Task material:
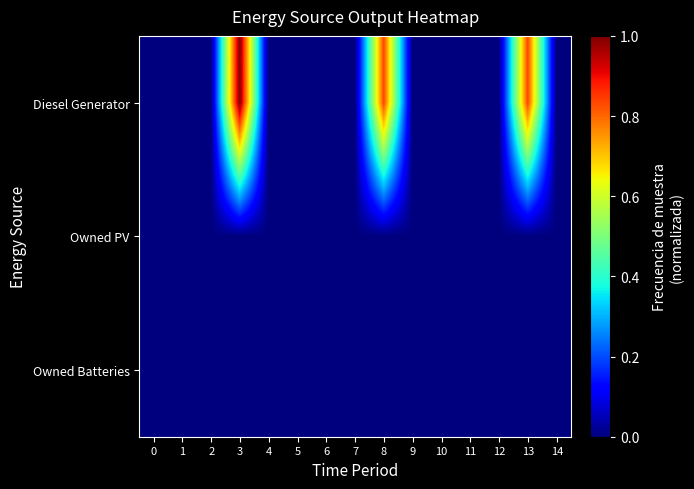

Reading left to right, what are all the values shown in this chart?

Diesel Generator: 0=0.0	1=0.0	2=0.0	3=1.0	4=0.0	5=0.0	6=0.0	7=0.0	8=0.8	9=0.0	10=0.0	11=0.0	12=0.0	13=0.8	14=0.0
Owned PV: 0=0.0	1=0.0	2=0.0	3=0.0	4=0.0	5=0.0	6=0.0	7=0.0	8=0.0	9=0.0	10=0.0	11=0.0	12=0.0	13=0.0	14=0.0
Owned Batteries: 0=0.0	1=0.0	2=0.0	3=0.0	4=0.0	5=0.0	6=0.0	7=0.0	8=0.0	9=0.0	10=0.0	11=0.0	12=0.0	13=0.0	14=0.0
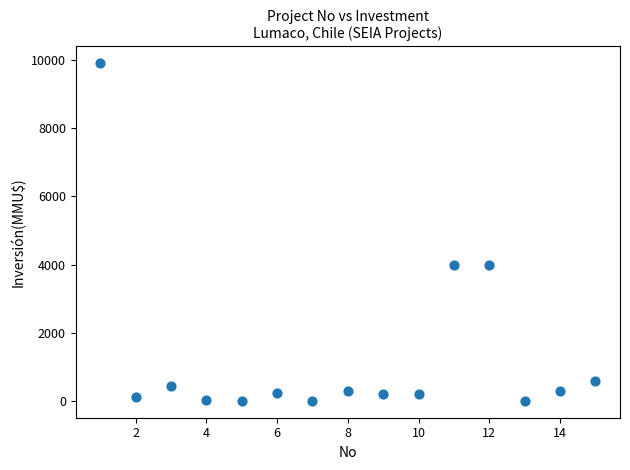

What is the range of Y values (max minus min)?

9903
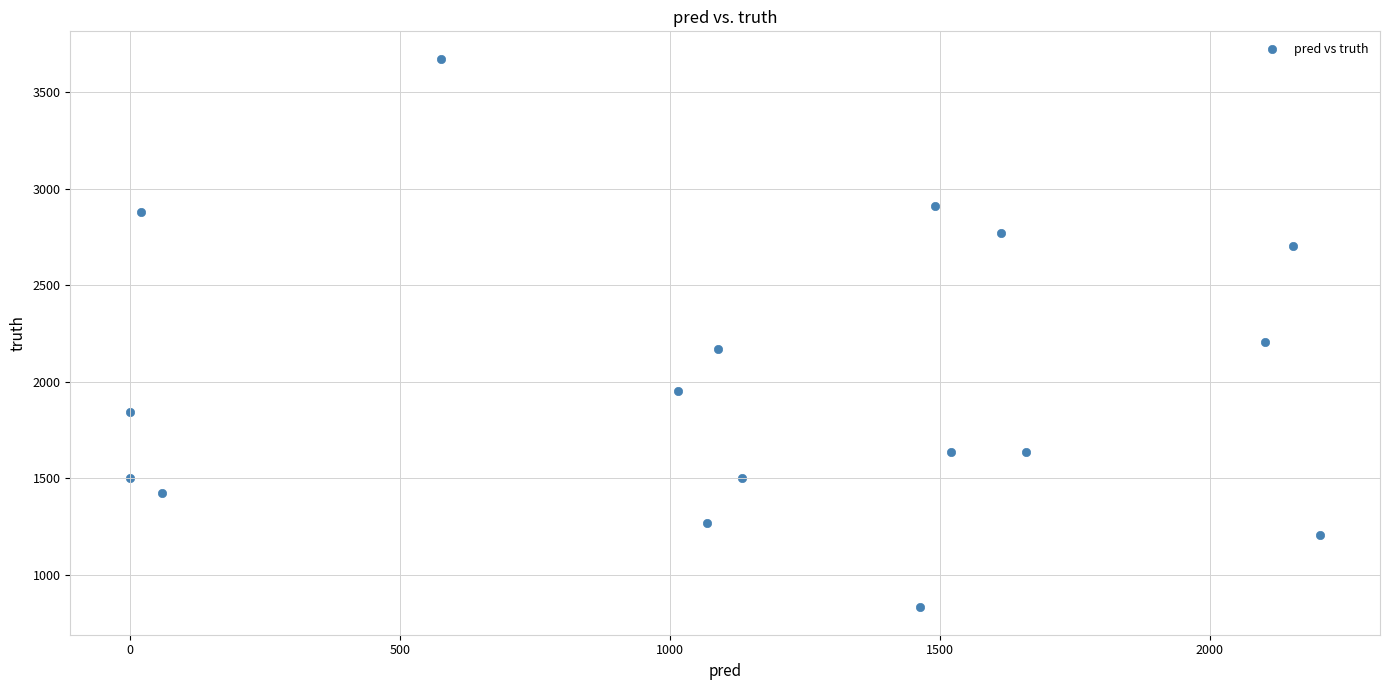

What Y value in the scatter plot is closest to 2252?

2205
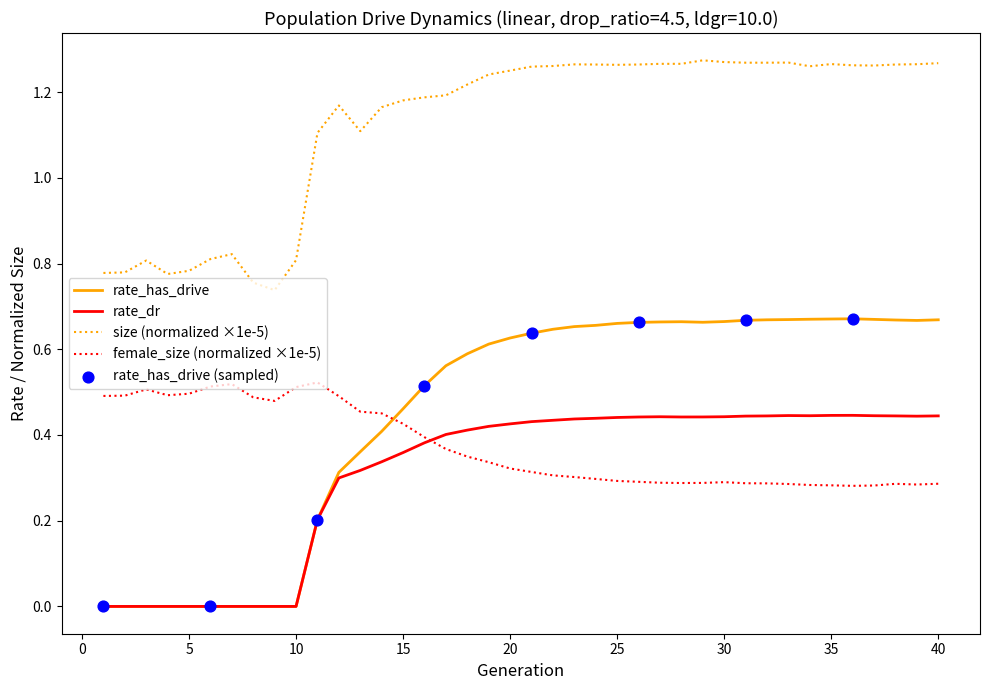

Which series has the largest total across all categories?

size (normalized ×1e-5)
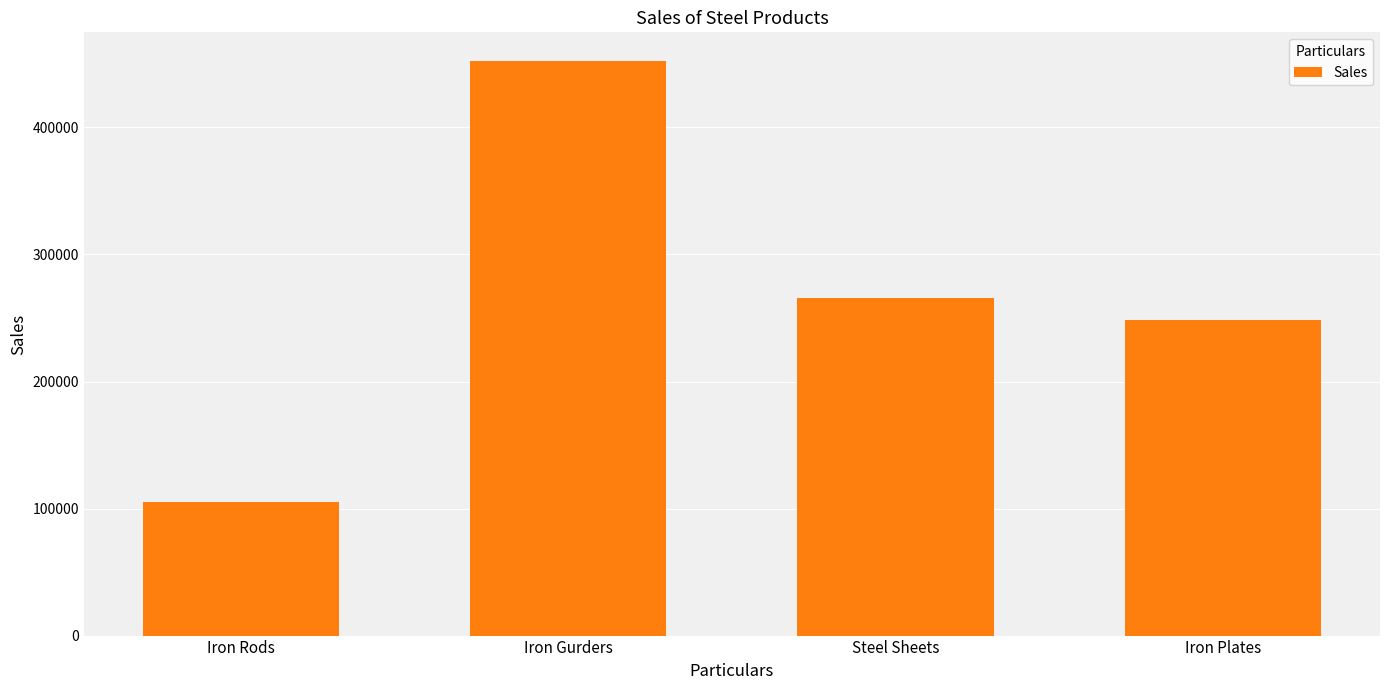

Rank the categories by value from lowest to highest.

Iron Rods, Iron Plates, Steel Sheets, Iron Gurders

Directions for this task: From the data above, extract every line that contains the word "categories". Case matters.

Task answer:
Which series has the largest total across all categories?
Rank the categories by value from lowest to highest.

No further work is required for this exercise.